*** Data to use Section Begins ***

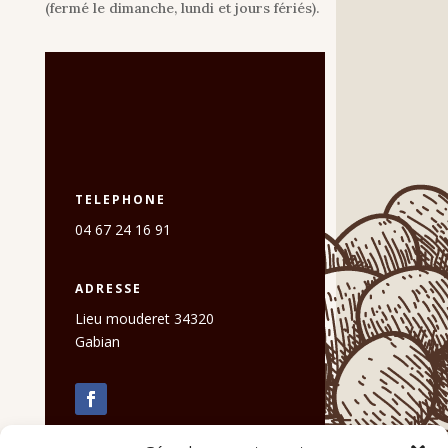
(fermé le dimanche, lundi et jours fériés).
TELEPHONE
04 67 24 16 91
ADRESSE
Lieu mouderet 34320
Gabian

*** Data to use Section Ends ***

Work task:
Please give the data above again, substituting "ADDRESS" for "ADRESSE" and changing nothing else. Leave the pictures out of your answer.

Task output:
(fermé le dimanche, lundi et jours fériés).
TELEPHONE
04 67 24 16 91
ADDRESS
Lieu mouderet 34320
Gabian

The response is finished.